Little Man, Little Man: A Story of Childhood

Regular price $ 22.95

by James Baldwin, Illustrated by Yoran Cazac

Duke University Press

8/24/2018, hardcover

SKU: 9781478000044

 

Four-year-old TJ spends his days on his lively Harlem block playing with his best friends WT and Blinky and running errands for neighbors. As he comes of age as a "Little Man" with big dreams, TJ faces a world of grown-up adventures and realities. Baldwin's only children's book, Little Man, Little Man celebrates and explores the challenges and joys of black childhood.

Now available for the first time in forty years, this new edition of Little Man, Little Man--which retains the charming original illustrations by French artist Yoran Cazac--includes a foreword by Baldwin's nephew Tejan "TJ" Karefa-Smart and an afterword by his niece Aisha Karefa-Smart, with an introduction by two Baldwin scholars.

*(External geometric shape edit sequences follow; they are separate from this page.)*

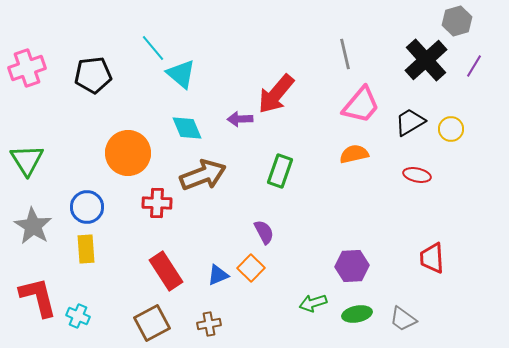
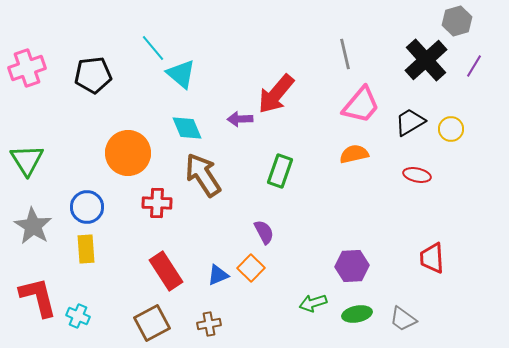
brown arrow: rotated 102 degrees counterclockwise
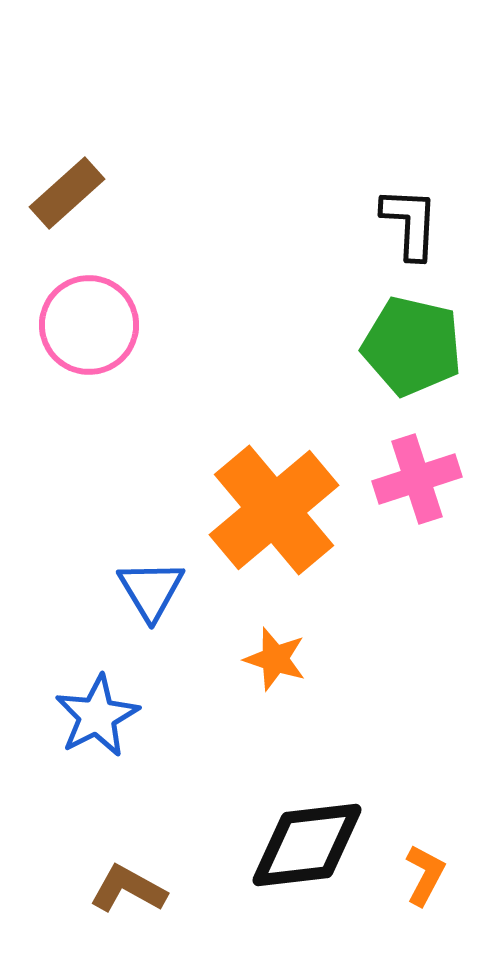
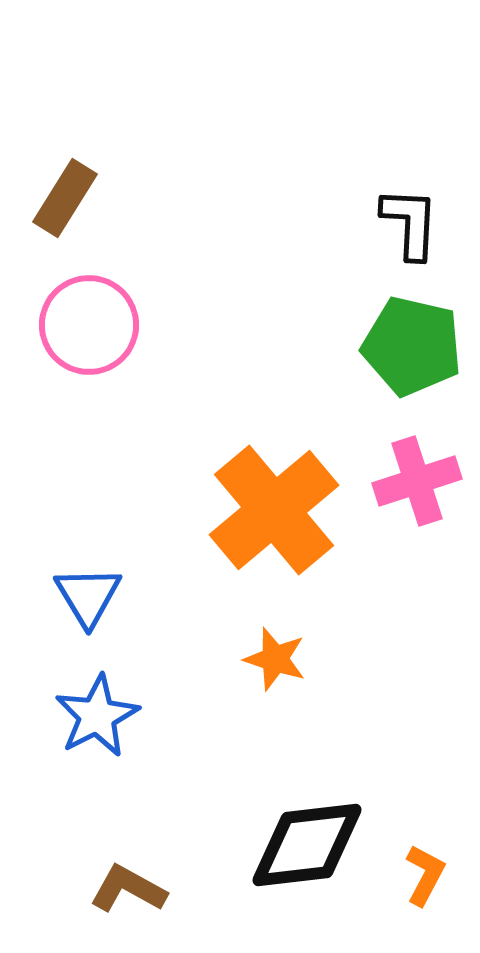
brown rectangle: moved 2 px left, 5 px down; rotated 16 degrees counterclockwise
pink cross: moved 2 px down
blue triangle: moved 63 px left, 6 px down
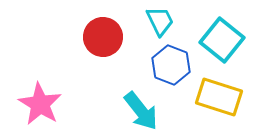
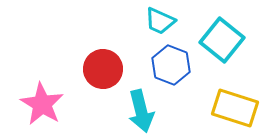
cyan trapezoid: rotated 140 degrees clockwise
red circle: moved 32 px down
yellow rectangle: moved 16 px right, 11 px down
pink star: moved 2 px right
cyan arrow: rotated 24 degrees clockwise
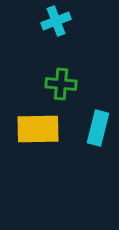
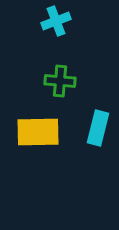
green cross: moved 1 px left, 3 px up
yellow rectangle: moved 3 px down
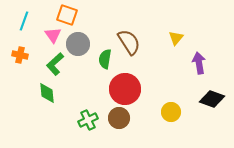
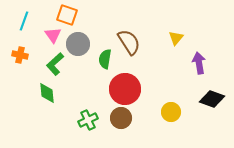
brown circle: moved 2 px right
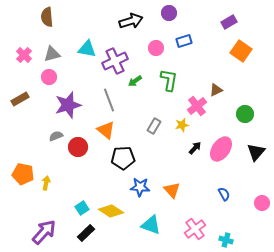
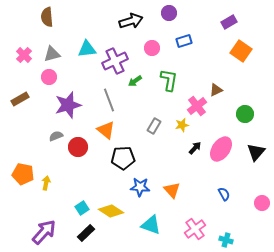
pink circle at (156, 48): moved 4 px left
cyan triangle at (87, 49): rotated 18 degrees counterclockwise
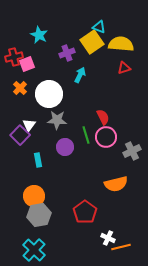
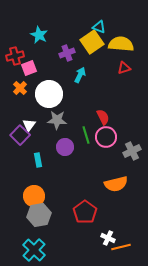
red cross: moved 1 px right, 1 px up
pink square: moved 2 px right, 4 px down
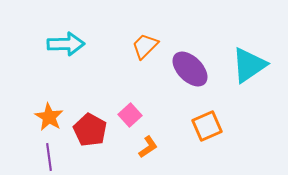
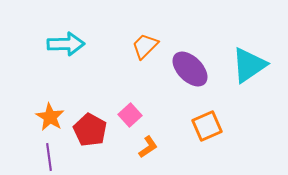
orange star: moved 1 px right
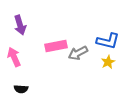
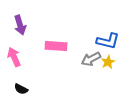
pink rectangle: rotated 15 degrees clockwise
gray arrow: moved 13 px right, 6 px down
black semicircle: rotated 24 degrees clockwise
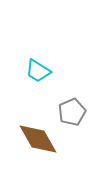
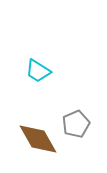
gray pentagon: moved 4 px right, 12 px down
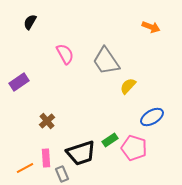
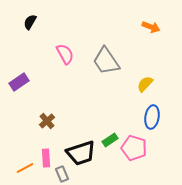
yellow semicircle: moved 17 px right, 2 px up
blue ellipse: rotated 50 degrees counterclockwise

In it we not only see life in 1970s Harlem from a black child's perspective, but we also gain a fuller appreciation of the genius of one of America's greatest writers.

Reviews:

"Cazac's lively drawings not only convey the emotional energy of the children's urban world, but also complement Baldwin's rhapsodic celebration of blackness as a spectrum."--Ayten Tartici, "Slate"

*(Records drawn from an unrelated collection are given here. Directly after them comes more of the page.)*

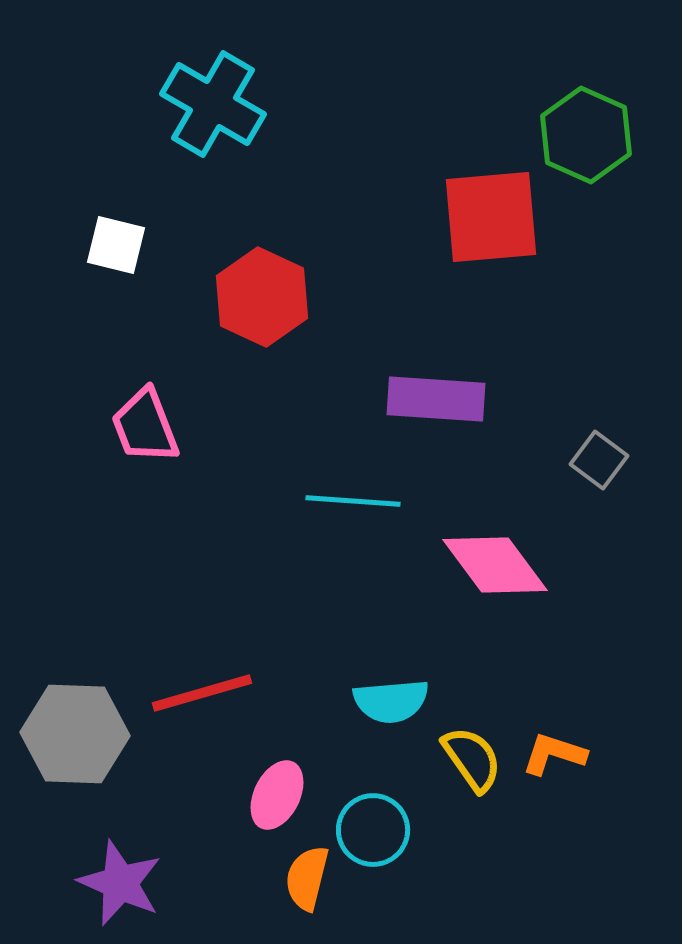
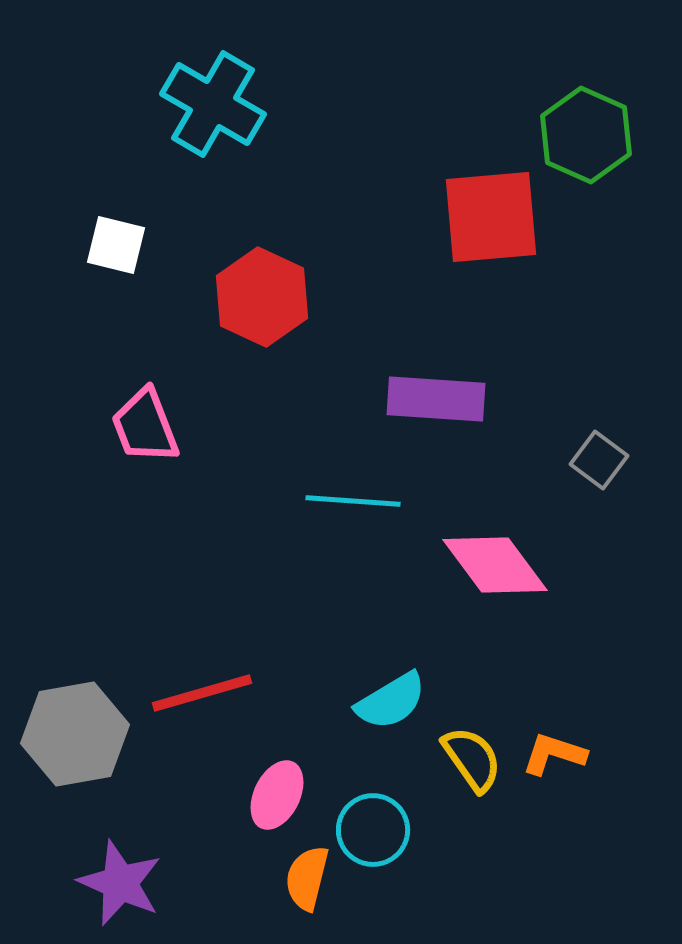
cyan semicircle: rotated 26 degrees counterclockwise
gray hexagon: rotated 12 degrees counterclockwise
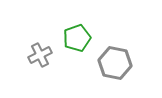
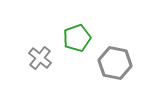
gray cross: moved 3 px down; rotated 25 degrees counterclockwise
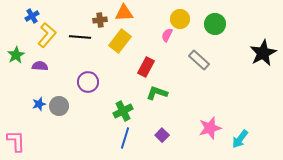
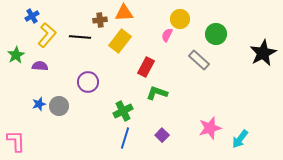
green circle: moved 1 px right, 10 px down
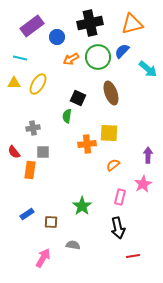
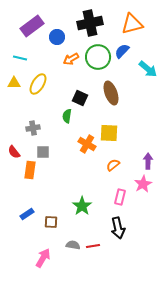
black square: moved 2 px right
orange cross: rotated 36 degrees clockwise
purple arrow: moved 6 px down
red line: moved 40 px left, 10 px up
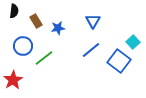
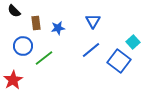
black semicircle: rotated 128 degrees clockwise
brown rectangle: moved 2 px down; rotated 24 degrees clockwise
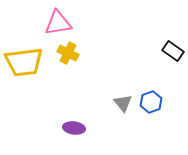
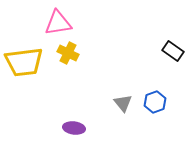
blue hexagon: moved 4 px right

"A must-read for fans of Baldwin, for those with interest in historical perspectives, and for those seeking a compelling story that will endure."--Ricki Ginsberg "Unleashing Readers"

About the Contributors:

James Baldwin (1924-1987), the world-famous novelist, playwright, essayist, critic, and public intellectual, was the grandson of a slave. He grew up in Harlem and was the oldest of nine children. He spent three years while in his teens as a preacher and briefly worked on the New Jersey railroad. In the 1940s he met his mentor, painter Beauford Delaney, and moved to Greenwich Village. In 1948 he left the United States and moved to Paris. His first novel-- Go Tell It on the Mountain--was published in 1953, and over the next ten years he wrote many essays and several of his best-known works, including Notes of a Native Son, Giovanni's Room, and The Fire Next Time. During the 1960s Baldwin split his time between Istanbul and the United States, where he was active in the civil rights movement. In 1971 he moved to Saint Paul-de-Vence, a village in the south of France. There he wrote, among other works, Little Man, Little Man, which he dedicated to Beauford Delaney; and the novel If Beale Street Could Talk, which he dedicated to Yoran Cazac.

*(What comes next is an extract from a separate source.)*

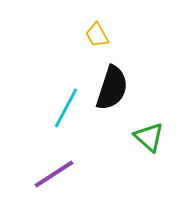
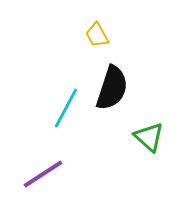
purple line: moved 11 px left
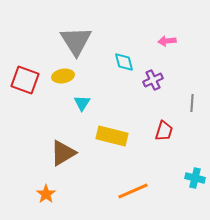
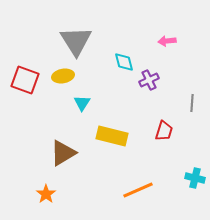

Yoran Cazac (1938-2005) was a French artist who first gained attention for his abstract paintings in Paris in the 1960s. He moved to Rome, where he became the protégé of the painter Balthus, director of the French Academy. Cazac met Baldwin in Paris in 1959 through their mutual friend, painter Beauford Delaney. They rekindled their friendship in the 1970s, when Baldwin asked Cazac to provide the illustrations for Little Man, Little Man. Baldwin contributed an essay for the catalog of Cazac's 1977 exhibition at the Chateau de Maintenon. Cazac's final solo exhibition was held at the Kiron Gallery in Paris in 2003.